The federal funds rate, currently calculated on the basis of brokered trades of overnight loans of reserves between banks, would also include direct trades, Lockhart said in an interview with Bloomberg News. Adding eurodollar transactions is also a “possibility,” he said.
Broadening the number and variety of transactions used to calculate the federal funds rate would provide a more accurate picture of interbank lending activity. Data on direct transactions between banks in the federal funds market are not public, making it hard to estimate the effect of the revamped calculation. The Fed started collecting this data from 165 domestic banks and U.S. branches of foreign banks on April 1.
The volume of brokered trades in the federal funds market has declined since late 2008, when the central bank began flooding the banking system with cash through large-scale asset purchases in a bid to stimulate the economy. As a result, many banks hold reserves in excess of requirements, obviating their need to borrow in the market.
“People don’t borrow fed funds because they need overnight liquidity, which is fundamentally different than the way the market existed seven or eight years ago,” said Joseph Abate, a money-market strategist at Barclays Plc in New York.
“The market has kind of devolved into a way for banks to borrow liquidity and earn a spread.”

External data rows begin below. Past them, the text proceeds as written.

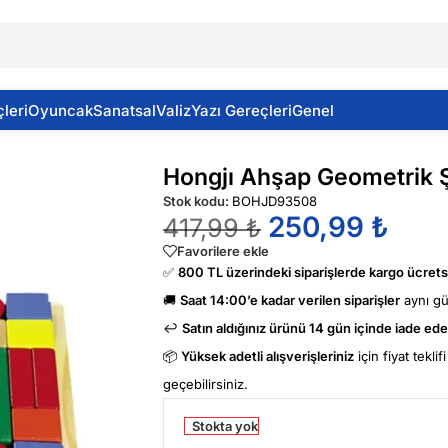
leri
Oyuncak
Sanatsal
Valiz
Yazı Gereçleri
Genel
lı-
Hongjı Ahşap Geometrik Şe
Stok kodu:
BOHJD93508
250,99
₺
417,99
₺
Favorilere ekle
✅
800 TL üzerindeki siparişlerde kargo ücretsi
🚚
Saat 14:00’e kadar verilen siparişler
aynı g
↩️
Satın aldığınız ürünü 14 gün içinde iade edeb
📦
Yüksek adetli alışverişleriniz
için fiyat tekli
geçebilirsiniz.
Stokta yok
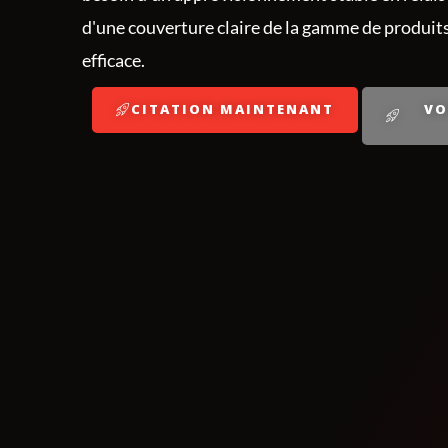
d'une couverture claire de la gamme de produits
efficace.
CITATION MAINTENANT
VO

Brokered trading in the federal funds market now is comprised primarily of federal home-loan banks, which aren’t eligible to deposit excess funds at the Fed at 0.25 percent interest. Instead, the home-loan banks lend to foreign banks, which can then deposit the cash at the Fed.
At the Federal Open Market Committee’s June 17-18 meeting, “participants examined possibilities for changing the calculation of the effective federal funds rate in order to obtain a more robust measure of overnight bank funding rates,” according to minutes from the meeting released earlier this week.
The Financial Times earlier reported the potential changes.